异步提交
语法:
submit job insert overwrite into xxx select ...
该命令会返回一个task_id,例如:
mysql> submit job insert overwrite into test select * from test_external_table;
+---------------------------------------+
| job_id |
+---------------------------------------+
| 2017112122202917203100908203303000715 |
+---------------------------------------+
1 row in set (1.77 sec)
查询状态
语法:
show job status where job=‘xxx’
例如:
mysql> show job status where job='2017112122202917203100908203303000715';
+---------------------------------------+-------------+---------+----------+-----------------------+-----------------------+--------------------------------------+
| job_id | schema_name | status | fail_msg | create_time | update_time | definition |
+---------------------------------------+-------------+---------+----------+-----------------------+-----------------------+--------------------------------------+
| 2017112122202917203100908203303000715 | test | RUNNING | NULL | 2017-11-21 22:20:31.0 | 2017-11-21 22:20:40.0 | insert into test select * from test |
+---------------------------------------+-------------+---------+----------+-----------------------+-----------------------+--------------------------------------+
1 row in set (0.35 sec)
任务状态:
INIT -> SUBMITTED -> RUNNING -> FINISH | FAILED
入队列 -> 被调度起来提交 -> 后台开始执行 -> 成功或失败
任务终止
语法:
cancel job 'xxx'
例如:
mysql> cancel job '2017112122202917203100908203303000715';
Query OK, 1 row affected (0.02 sec)
说明:
- 未调度起来的任务会被移除队列。
- 正在运行的任务会被终止,已导入数据会被回滚。
- 已完成(失败或成功)的任务也会被移除。
如何在D2/DataWorks定时调度
在D2/DataWorks中新增一个Shell任务,通过这个任务来使用D2/DataWorks的定时调度。

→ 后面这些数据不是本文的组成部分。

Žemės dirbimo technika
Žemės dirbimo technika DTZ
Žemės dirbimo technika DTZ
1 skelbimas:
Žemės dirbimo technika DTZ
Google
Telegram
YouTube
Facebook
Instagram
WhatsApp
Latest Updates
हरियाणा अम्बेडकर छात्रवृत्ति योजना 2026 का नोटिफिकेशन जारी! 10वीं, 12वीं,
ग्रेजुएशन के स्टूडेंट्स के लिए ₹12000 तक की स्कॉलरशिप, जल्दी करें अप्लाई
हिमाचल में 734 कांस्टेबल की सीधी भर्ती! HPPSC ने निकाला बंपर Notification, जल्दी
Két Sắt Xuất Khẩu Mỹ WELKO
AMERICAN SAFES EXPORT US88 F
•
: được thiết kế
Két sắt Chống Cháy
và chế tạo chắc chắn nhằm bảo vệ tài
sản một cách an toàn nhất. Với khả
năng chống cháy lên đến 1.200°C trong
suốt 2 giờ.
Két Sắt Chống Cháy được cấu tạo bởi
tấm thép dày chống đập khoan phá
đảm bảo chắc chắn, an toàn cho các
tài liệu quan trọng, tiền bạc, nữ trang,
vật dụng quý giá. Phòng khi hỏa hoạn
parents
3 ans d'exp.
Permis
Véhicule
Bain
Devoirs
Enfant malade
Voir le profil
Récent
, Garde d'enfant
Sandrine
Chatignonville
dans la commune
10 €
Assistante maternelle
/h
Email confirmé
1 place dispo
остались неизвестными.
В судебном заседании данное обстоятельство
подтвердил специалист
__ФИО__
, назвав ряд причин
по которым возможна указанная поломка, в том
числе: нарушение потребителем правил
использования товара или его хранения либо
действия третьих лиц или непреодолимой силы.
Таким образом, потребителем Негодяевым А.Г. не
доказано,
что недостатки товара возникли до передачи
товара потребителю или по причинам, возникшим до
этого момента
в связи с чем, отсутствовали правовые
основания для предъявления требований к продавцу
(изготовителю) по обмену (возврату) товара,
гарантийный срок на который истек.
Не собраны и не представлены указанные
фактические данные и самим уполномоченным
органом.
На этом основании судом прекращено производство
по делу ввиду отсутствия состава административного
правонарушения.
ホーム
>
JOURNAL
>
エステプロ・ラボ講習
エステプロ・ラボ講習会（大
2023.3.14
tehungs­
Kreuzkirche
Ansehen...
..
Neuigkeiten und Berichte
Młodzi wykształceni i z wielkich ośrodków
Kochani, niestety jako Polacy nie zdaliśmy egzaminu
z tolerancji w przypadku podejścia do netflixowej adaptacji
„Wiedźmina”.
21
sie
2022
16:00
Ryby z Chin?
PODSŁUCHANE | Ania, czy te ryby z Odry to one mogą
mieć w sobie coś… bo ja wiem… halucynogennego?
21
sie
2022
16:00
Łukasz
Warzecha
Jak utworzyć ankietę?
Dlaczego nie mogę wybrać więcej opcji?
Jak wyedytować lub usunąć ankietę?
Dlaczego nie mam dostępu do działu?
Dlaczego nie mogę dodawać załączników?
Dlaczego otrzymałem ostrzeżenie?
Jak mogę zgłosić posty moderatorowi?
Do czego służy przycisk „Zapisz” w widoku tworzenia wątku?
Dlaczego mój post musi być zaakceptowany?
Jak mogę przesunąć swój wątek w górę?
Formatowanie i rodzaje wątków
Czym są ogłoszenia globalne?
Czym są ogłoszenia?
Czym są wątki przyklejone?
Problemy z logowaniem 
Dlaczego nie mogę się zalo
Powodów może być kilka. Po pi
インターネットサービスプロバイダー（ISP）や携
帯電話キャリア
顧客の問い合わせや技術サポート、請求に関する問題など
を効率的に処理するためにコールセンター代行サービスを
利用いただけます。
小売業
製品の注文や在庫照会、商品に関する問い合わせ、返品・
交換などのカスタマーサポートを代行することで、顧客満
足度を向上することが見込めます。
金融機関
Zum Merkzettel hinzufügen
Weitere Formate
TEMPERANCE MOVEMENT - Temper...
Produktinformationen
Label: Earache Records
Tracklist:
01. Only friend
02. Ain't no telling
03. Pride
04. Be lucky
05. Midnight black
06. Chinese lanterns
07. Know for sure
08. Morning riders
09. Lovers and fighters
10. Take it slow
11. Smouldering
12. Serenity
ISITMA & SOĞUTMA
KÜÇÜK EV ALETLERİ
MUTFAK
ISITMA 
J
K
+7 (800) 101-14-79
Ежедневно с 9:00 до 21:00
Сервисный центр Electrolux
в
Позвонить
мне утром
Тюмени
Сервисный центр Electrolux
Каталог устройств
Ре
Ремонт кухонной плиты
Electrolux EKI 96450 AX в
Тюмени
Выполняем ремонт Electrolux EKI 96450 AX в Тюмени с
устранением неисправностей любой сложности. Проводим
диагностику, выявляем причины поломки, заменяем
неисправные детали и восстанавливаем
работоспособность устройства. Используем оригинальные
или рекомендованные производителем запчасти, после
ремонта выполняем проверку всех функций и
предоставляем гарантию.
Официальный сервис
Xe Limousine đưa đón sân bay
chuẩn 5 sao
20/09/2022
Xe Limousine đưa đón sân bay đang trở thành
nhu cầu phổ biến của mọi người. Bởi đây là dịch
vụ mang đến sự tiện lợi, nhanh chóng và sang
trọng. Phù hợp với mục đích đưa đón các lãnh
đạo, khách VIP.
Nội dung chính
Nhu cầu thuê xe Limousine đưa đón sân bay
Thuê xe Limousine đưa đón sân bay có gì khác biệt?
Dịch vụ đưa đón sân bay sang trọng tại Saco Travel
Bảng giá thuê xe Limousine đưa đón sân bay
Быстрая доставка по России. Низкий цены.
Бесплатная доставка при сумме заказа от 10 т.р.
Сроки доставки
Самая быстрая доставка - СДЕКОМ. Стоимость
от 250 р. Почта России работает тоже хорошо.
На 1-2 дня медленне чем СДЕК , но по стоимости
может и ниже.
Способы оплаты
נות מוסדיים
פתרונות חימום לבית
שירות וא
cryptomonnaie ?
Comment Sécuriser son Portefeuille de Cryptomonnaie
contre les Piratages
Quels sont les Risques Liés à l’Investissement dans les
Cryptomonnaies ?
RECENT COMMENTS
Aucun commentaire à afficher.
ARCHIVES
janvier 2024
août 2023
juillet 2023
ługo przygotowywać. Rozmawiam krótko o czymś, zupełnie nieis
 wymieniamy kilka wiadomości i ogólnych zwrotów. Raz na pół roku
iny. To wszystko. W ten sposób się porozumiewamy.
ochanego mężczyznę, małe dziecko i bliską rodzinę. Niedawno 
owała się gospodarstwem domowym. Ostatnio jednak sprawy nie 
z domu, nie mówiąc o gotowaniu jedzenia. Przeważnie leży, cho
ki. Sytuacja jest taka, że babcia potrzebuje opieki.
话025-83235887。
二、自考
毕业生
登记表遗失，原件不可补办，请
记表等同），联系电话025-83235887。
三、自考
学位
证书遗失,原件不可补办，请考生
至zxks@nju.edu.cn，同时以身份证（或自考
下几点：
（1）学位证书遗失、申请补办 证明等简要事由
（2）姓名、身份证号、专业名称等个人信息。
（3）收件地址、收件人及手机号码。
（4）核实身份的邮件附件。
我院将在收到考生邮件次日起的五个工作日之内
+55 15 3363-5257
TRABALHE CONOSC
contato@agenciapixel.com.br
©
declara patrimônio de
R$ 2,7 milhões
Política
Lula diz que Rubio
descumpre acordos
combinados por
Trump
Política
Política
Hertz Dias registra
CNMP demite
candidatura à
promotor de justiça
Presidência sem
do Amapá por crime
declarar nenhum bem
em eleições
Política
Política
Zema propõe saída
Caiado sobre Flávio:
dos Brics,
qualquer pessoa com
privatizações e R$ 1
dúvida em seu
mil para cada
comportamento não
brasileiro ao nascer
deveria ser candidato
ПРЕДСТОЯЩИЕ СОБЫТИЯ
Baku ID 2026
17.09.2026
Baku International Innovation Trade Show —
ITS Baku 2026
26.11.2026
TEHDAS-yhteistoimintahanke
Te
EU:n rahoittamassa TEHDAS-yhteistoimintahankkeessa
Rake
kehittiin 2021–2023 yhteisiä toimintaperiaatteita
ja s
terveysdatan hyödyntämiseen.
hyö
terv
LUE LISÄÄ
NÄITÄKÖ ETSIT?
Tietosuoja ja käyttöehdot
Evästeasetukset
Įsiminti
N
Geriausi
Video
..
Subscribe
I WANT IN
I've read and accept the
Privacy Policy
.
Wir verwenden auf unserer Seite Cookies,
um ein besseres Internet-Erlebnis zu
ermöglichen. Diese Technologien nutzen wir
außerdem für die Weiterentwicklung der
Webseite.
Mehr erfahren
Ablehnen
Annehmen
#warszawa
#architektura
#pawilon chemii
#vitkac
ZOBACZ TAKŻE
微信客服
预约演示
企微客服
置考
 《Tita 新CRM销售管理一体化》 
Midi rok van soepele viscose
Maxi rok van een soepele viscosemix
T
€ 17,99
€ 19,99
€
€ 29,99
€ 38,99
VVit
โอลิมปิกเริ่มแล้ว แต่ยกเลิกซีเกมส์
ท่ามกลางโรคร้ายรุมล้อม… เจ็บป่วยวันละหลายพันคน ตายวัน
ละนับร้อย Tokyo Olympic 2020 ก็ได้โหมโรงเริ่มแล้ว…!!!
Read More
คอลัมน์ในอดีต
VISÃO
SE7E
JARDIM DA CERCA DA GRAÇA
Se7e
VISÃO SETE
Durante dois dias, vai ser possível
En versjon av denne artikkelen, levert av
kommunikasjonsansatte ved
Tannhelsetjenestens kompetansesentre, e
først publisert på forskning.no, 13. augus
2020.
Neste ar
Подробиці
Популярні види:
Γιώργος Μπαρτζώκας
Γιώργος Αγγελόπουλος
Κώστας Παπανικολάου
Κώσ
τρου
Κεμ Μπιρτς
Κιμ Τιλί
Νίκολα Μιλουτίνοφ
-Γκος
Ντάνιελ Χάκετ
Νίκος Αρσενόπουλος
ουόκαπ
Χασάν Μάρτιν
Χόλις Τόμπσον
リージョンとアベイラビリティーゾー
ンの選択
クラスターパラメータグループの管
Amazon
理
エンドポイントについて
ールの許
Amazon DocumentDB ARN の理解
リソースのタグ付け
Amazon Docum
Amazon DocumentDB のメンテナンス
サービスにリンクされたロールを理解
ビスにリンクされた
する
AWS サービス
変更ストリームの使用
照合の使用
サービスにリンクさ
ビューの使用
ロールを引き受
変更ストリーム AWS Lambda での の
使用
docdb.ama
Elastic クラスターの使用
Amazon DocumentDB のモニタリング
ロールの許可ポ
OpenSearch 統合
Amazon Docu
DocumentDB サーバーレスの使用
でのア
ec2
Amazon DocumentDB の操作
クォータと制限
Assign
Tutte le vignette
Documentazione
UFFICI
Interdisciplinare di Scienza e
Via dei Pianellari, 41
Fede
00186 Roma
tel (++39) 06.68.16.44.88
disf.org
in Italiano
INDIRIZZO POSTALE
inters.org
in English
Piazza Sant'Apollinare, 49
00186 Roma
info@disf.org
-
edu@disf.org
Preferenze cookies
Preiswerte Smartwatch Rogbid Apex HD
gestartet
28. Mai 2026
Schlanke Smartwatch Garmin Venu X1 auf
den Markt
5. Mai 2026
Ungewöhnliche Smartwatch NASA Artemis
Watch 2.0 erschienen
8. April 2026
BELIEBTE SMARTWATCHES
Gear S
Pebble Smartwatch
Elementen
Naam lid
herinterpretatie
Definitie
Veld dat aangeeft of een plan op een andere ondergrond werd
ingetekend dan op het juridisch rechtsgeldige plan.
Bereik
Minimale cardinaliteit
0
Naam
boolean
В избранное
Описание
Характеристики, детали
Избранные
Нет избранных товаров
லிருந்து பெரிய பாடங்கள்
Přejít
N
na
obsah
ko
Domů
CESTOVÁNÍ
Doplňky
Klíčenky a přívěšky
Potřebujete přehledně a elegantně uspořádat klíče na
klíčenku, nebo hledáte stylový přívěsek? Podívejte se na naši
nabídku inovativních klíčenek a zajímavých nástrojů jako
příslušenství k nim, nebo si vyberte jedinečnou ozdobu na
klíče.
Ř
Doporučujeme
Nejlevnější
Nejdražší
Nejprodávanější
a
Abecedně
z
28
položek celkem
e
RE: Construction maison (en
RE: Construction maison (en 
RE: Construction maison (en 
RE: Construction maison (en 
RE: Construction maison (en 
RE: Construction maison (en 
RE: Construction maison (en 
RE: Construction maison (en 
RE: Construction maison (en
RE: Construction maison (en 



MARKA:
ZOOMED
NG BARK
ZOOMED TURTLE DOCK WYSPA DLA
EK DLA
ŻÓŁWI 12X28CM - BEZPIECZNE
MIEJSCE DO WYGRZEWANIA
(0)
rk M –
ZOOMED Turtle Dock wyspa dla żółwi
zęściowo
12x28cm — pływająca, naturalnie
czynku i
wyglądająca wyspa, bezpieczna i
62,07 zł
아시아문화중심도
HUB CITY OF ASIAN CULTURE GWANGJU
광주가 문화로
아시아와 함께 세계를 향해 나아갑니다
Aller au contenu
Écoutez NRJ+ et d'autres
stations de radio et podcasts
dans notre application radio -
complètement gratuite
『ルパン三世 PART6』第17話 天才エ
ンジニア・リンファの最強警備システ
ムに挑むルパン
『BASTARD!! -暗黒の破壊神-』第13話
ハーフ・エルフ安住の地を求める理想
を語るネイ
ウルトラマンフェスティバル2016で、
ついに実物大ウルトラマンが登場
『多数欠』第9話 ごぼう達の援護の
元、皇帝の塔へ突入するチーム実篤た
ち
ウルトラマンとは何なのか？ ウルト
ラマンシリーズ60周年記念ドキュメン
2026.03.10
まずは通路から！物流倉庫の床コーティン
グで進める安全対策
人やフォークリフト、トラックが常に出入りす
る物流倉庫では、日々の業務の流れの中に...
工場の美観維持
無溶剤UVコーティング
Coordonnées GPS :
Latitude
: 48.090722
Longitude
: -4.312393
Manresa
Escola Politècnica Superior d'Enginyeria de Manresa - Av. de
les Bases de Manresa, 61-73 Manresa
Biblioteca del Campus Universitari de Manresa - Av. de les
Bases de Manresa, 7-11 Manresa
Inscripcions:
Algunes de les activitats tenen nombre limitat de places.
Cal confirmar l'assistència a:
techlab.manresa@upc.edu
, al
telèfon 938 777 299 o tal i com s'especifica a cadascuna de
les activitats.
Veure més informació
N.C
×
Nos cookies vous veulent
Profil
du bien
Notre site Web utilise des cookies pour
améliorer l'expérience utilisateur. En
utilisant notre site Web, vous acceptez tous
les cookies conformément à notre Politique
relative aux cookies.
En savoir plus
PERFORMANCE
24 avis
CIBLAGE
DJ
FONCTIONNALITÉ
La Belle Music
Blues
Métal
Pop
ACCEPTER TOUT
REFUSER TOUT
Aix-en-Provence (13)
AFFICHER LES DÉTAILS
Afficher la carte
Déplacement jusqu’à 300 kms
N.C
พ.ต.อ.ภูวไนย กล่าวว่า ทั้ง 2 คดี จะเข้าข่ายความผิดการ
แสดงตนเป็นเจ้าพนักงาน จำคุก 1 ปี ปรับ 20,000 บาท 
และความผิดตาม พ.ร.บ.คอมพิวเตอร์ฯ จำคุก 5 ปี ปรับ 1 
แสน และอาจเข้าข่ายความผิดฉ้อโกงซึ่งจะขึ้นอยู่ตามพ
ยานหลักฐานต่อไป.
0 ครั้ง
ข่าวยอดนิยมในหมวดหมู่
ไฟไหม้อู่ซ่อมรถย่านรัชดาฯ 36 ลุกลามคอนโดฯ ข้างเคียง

下面的例子是配置MaxCompute导入的Shell脚本:
#!/usr/bin/env bash
host="xxx.petadata.rds.aliyuncs.com" ## your instance dns
port="3303" ## your instance vport
user="cstore"
password="cstore"
database="testdb"
source_table="odps_test_external_table"
target_table="cstore_test"
timeout=86400 #24个小时,超时
sql="submit job insert overwrite into ${target_table} select * from ${source_table}"
echo "exec SQL:$sql"
mysql -h"${host}" -P"${port}" -u"${user}" -p"${password}" "${database}" -e "${sql}" | egrep "201[0-9]+" > import_${target_table}_jobid.txt
echo 执行返回的jobid: `cat import_${target_table}_jobid.txt`
jobid=`cat import_${target_table}_jobid.txt`
check_finish_sql="show job status where job = '${jobid}'"
echo "Check Finish SQL:$check_finish_sql"
mysql -h"${host}" -P"${port}" -u"${user}" -p"${password}" "${database}" -e "${check_finish_sql}" | egrep "${jobid}" | awk '{print $3}' > import_${target_table}_result.txt
result=`cat import_${target_table}_result.txt`
begin_time=$(date "+%s")
echo "begin_time = "$begin_time
while true
do
if [[ "$result" == "FINISH" ]]; then
break;
elif [[ "$result" == "FAILED" ]]; then
echo "$jobid is failed, so exit"
exit -1
else
echo "$jobid current status is $result"
fi
end_time=$(date "+%s")
cost=$(($end_time - $begin_time))
if [[ "$cost" -gt "$timeout" ]]
then
echo "$jobid has cost $cost second >= $timeout , so exit"
exit -1
else
echo "$jobid is running using $cost seconds"
sleep 30
fi
mysql -h"${host}" -P"${port}" -u"${user}" -p"${password}" "${database}" -e "${check_finish_sql}" | egrep "${jobid}" | awk '{print $3}' > import_${target_table}_result.txt
result=`cat import_${target_table}_result.txt`
done
end_time=$(date "+%s")
cost=$(($end_time - $begin_time))
echo "$jobid has finished, using $cost seconds"